Oil and Gas Royalty Accounting--Improvements Have Been Initiated but Continued Emphasis Is Needed To Ensure Success
AFMD-82-55: Published: Apr 27, 1982. Publicly Released: May 5, 1982.
- Full Report:
GAO was requested to evaluate the development of the new royalty system and to determine the extent to which it will improve the collection of royalties due from Federal and Indian lands.
Royalty collections have increased rapidly in recent years, primarily because of substantial increases in oil and gas prices and, with oil prices decontrolled, this trend can be expected to continue. Historically, a high priority has not been placed on collecting oil and gas royalties, and major problems have gone unchecked for over 20 years. As a result, large sums of royalty income may be going uncollected each year, and significant amounts of royalty income have been uncollected when due, thus increasing the Government's interest costs. The current royalty accounting system is in disarray. Oil and gas companies are essentially on an honor system to report accurately and pay royalties when due, and the Department of the Interior has been unable to account for the information reported to it, much less to verify this information. Interior is attempting to correct these longstanding problems and has placed an emphasis on the need for an effective royalty management system, which it is designing. However, Interior has not adequately considered: (1) acquiring data on the number of leases and wells for which it is responsible; (2) verifying the royalty computation; (3) developing a comprehensive plan for audits and inspections; and (4) planning the production phase of the new system which will permit production and sales data to be matched. Some corrective action has been taken; however, the problems confronting Interior in this area cannot be solved immediately.
Recommendation for Executive Action
Status: Closed - Not Implemented
Comments: When we confirm what actions the agency has taken in response to this recommendation, we will provide updated information.

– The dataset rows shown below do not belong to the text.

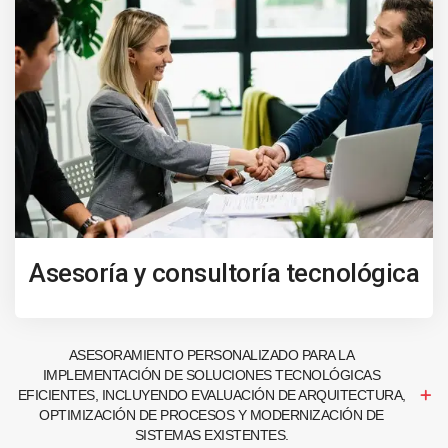
Asesoría y consultoría tecnológica
ASESORAMIENTO PERSONALIZADO PARA LA
IMPLEMENTACIÓN DE SOLUCIONES TECNOLÓGICAS
EFICIENTES, INCLUYENDO EVALUACIÓN DE ARQUITECTURA,
OPTIMIZACIÓN DE PROCESOS Y MODERNIZACIÓN DE
SISTEMAS EXISTENTES.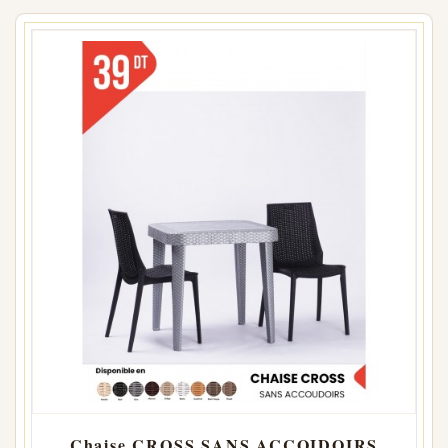
Chaise CROSS SANS ACCOIDOIRS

Recommendation: The Secretary of the Interior should, no later than September 30, 1982, develop cost estimates, broken down by fiscal year and function, for the new royalty management program. This information, which should be furnished to cognizant congressional committees, should include milestones for implementation of specific system improvements and, as a minimum, should detail cost of personnel, contractor services, and computer equipment for the: (1) design and implementation of the accounting, production, and enhanced management phases; (2) performance of audits; (3) lease inspection function; and (4) reconciliation of existing lease account records.